> [Exercise requirements]
1) Using the blog post below, answer these:
(a) Under what label are the posts on the page filed?
(b) According to the text message the writer received, what was being discussed on a radio show?
(c) What was the question of the day?
2) Could you pick up the blog post "Be His Girlfriend, Not His Mom," shown below, and keep writing it from the point where it stops?

A Simple Thank You.


thank you for jumping into my world. read. share. live mindfully. laugh often. seek balance. choose happiness. love life. -- XOX ♥ msamarse
Showing posts with label girlfriend. Show all posts
Showing posts with label girlfriend. Show all posts

11.04.2010

Be His Girlfriend, Not His Mom

This morning on the way into work, I received a text from my friend telling me my next blog topic was being talked about on a radio show. I turned and listened, trying to pick up the conversation and see what they were talking about. I heard female callers, calling in talking about how they take care of their man too much and some saying they liked taking care of their man because they like to be in control. In essence, the question of the day was – how much is TOO much, in terms of taking care of your man?

> [Given data]
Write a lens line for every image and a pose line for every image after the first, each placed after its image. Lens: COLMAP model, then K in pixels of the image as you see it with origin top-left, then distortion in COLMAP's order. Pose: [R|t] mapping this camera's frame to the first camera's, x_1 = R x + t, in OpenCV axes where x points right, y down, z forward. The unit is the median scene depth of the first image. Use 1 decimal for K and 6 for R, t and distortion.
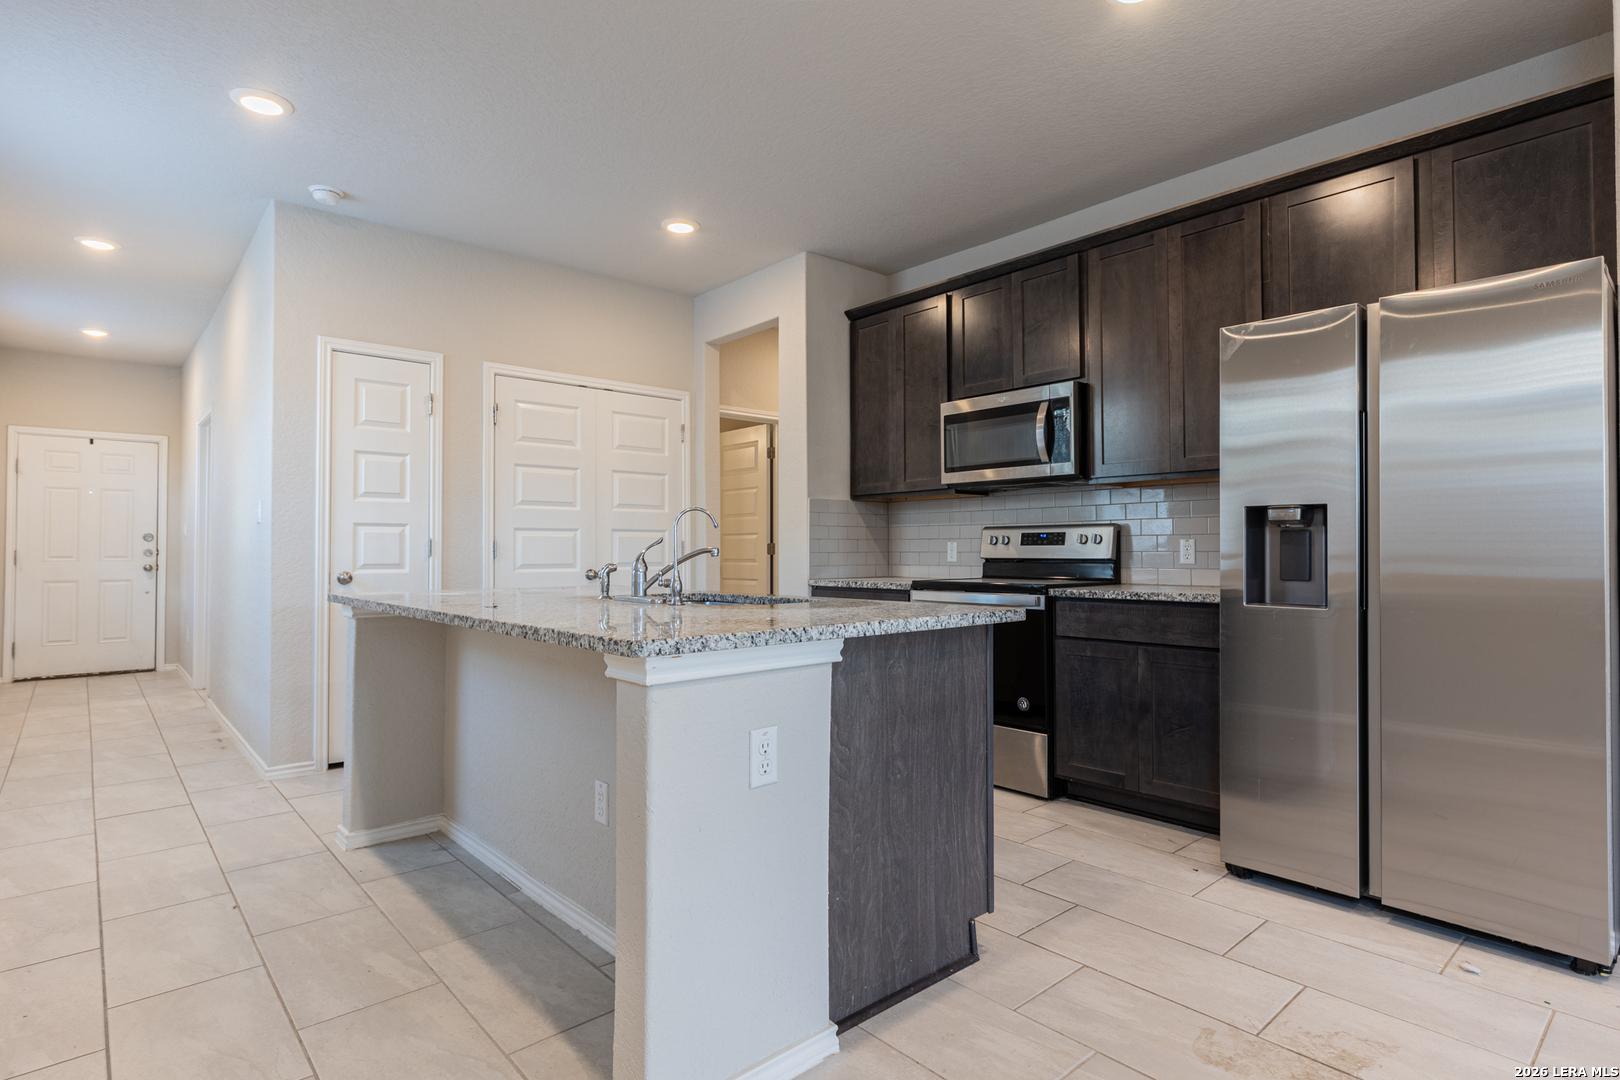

> [Exercise results]
1)
(a) Girlfriend.
(b) The writer's next blog topic.
(c) How much is TOO much, in terms of taking care of your man?

2)
Some of the women calling in were mentioning that they enjoyed taking care of their man because it let them be in control of things. Other women complained that it was a love/hate thing: they loved taking care of their man, but hated having to do everything. The men mostly had a different opinion that no man should be taken care of by any woman, no matter what. Now, when they say “take care of”, I got out of it that they meant – doing everything for their man, from buying him things, cooking, cleaning, reminding him things, to wiping his ass (just kidding, but I’m sure there are women who almost wish they could, just because it allows them to control the situation and know what’s going on smh).
I think there is a thin line between A. taking care of your man in the sense of being his partner and working WITH him and B. the extreme of playing mother to him to the point where you end up babying him. It’s okay to show love to and appreciate him, in terms of showing support for what he enjoys, compromising and even sometimes knowing when to be submissive. If you are constantly following behind him and his every move, picking up after him, double checking to make sure he's done things... that's ridiculous.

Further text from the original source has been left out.